## Exercise instructions
Please reproduce the final stretch of the listing below: the line that contains "Black, Converter academies: 25 -> 45" and all lines after it, verbatim, with nothing else.

## Record extracts
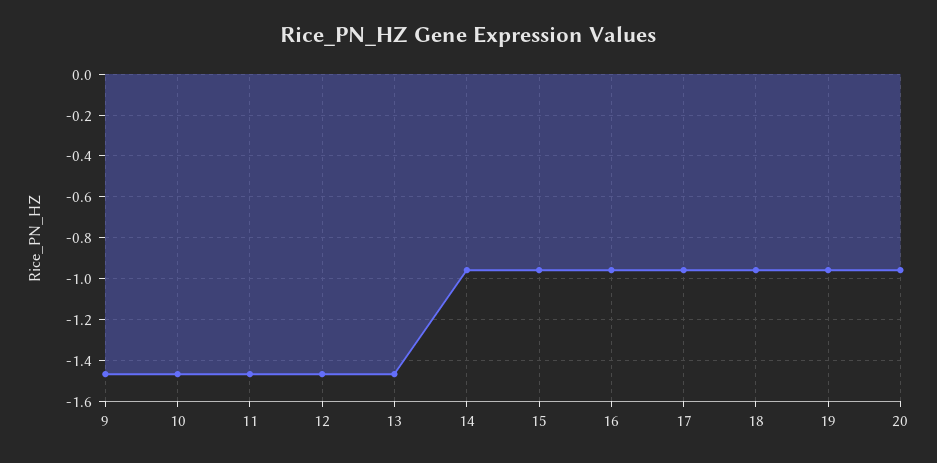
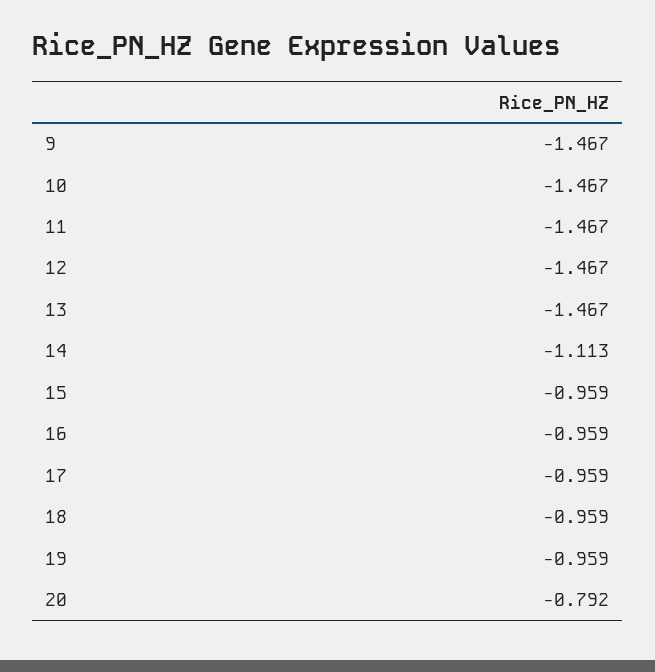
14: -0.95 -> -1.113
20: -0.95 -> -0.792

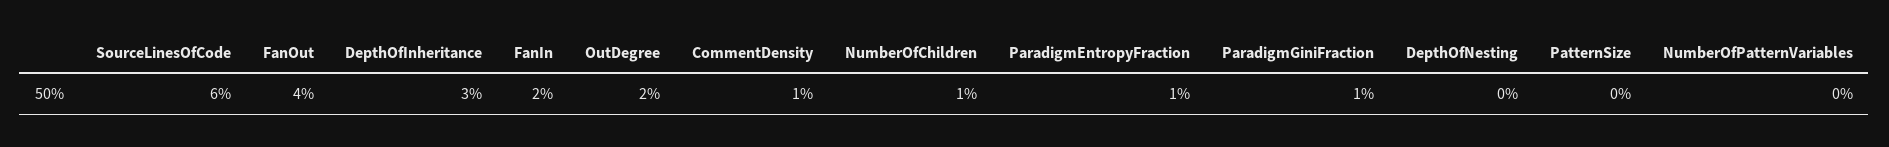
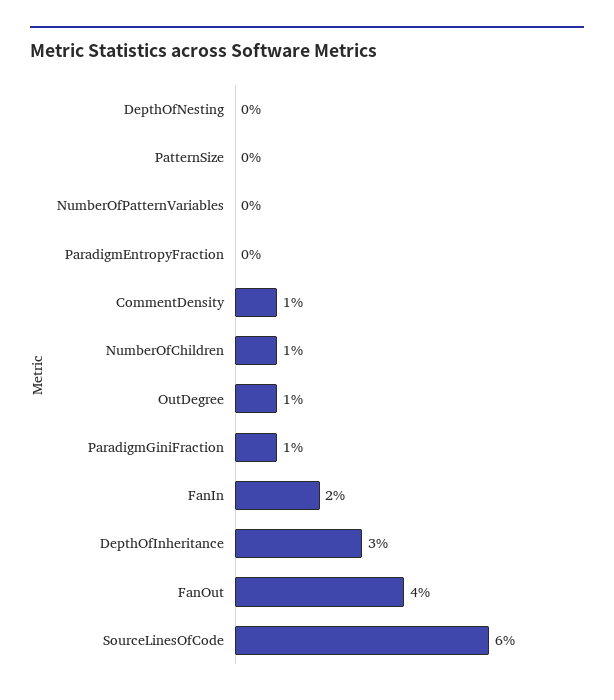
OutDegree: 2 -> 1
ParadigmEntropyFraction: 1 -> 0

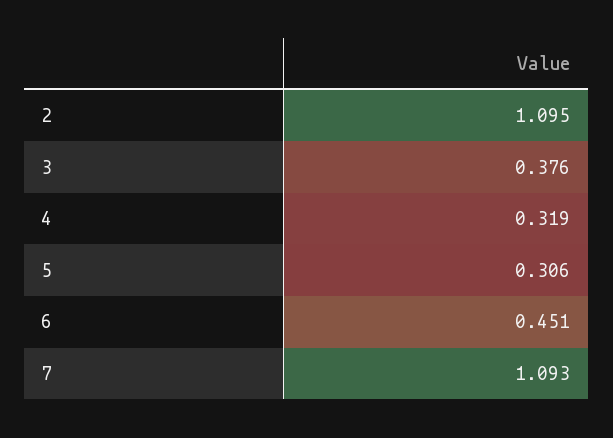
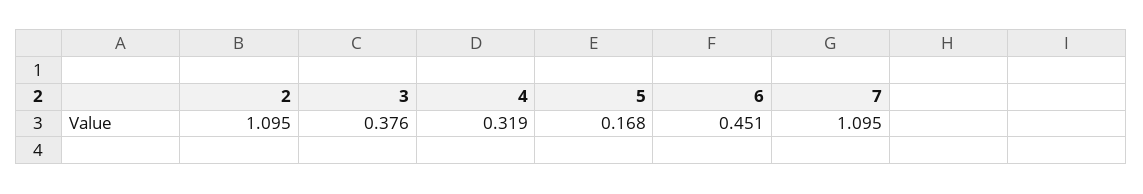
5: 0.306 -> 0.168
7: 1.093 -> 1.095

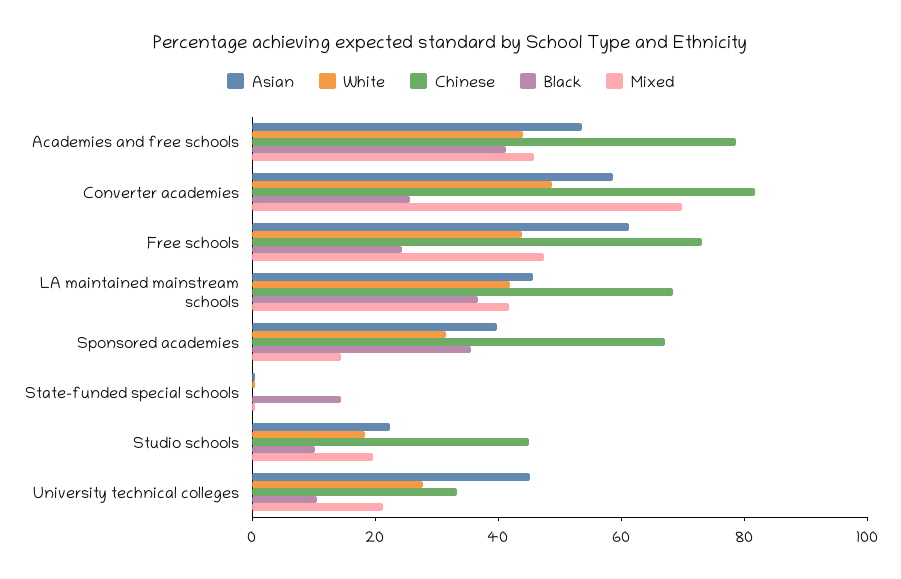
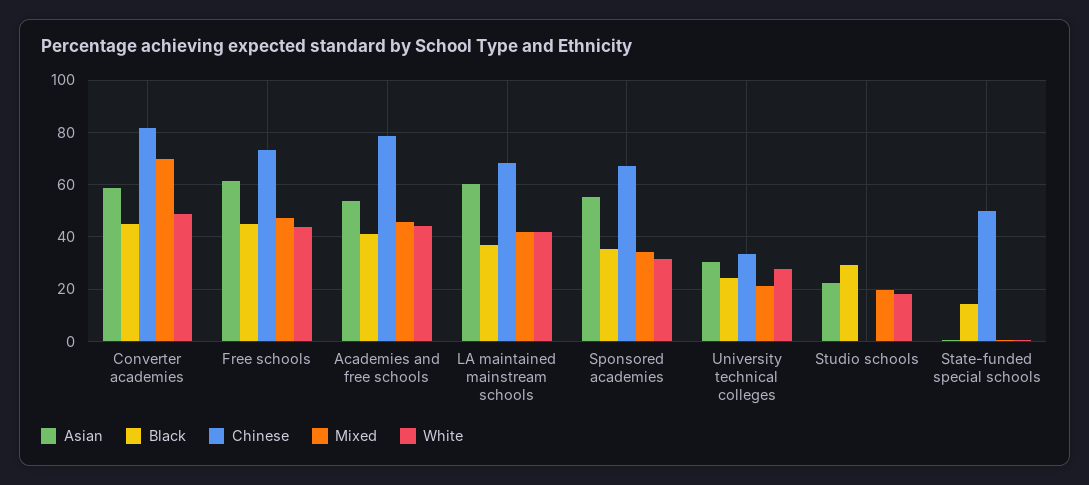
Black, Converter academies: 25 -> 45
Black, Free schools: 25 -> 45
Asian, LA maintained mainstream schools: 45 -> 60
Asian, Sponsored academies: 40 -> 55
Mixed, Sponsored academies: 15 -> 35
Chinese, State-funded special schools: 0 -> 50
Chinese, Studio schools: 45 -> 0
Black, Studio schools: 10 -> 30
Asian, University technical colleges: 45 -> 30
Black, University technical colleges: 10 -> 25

## Written solution
Black, Converter academies: 25 -> 45
Black, Free schools: 25 -> 45
Asian, LA maintained mainstream schools: 45 -> 60
Asian, Sponsored academies: 40 -> 55
Mixed, Sponsored academies: 15 -> 35
Chinese, State-funded special schools: 0 -> 50
Chinese, Studio schools: 45 -> 0
Black, Studio schools: 10 -> 30
Asian, University technical colleges: 45 -> 30
Black, University technical colleges: 10 -> 25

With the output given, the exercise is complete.